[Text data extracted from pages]

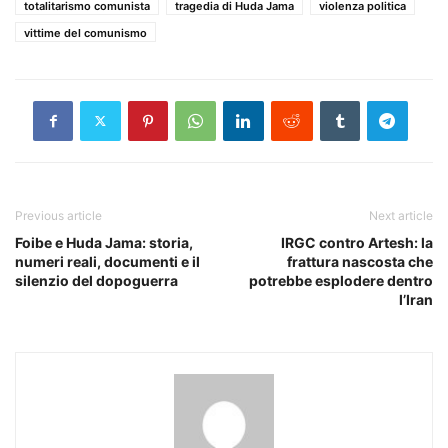
totalitarismo comunista
tragedia di Huda Jama
violenza politica
vittime del comunismo
Previous article
Next article
Foibe e Huda Jama: storia,
IRGC contro Artesh: la
numeri reali, documenti e il
frattura nascosta che
silenzio del dopoguerra
potrebbe esplodere dentro
l’Iran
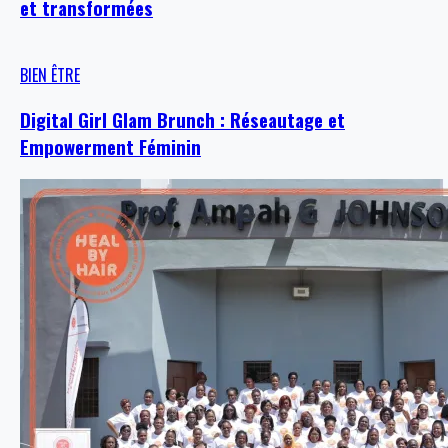
et transformées
BIEN ÊTRE
Digital Girl Glam Brunch : Réseautage et
Empowerment Féminin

### [Exercise]
Please reproduce everything from the line containing "et transformées" down to the final line of the rows, keeping each line identical to the original.

### [Solution to this exercise]
et transformées
BIEN ÊTRE
Digital Girl Glam Brunch : Réseautage et
Empowerment Féminin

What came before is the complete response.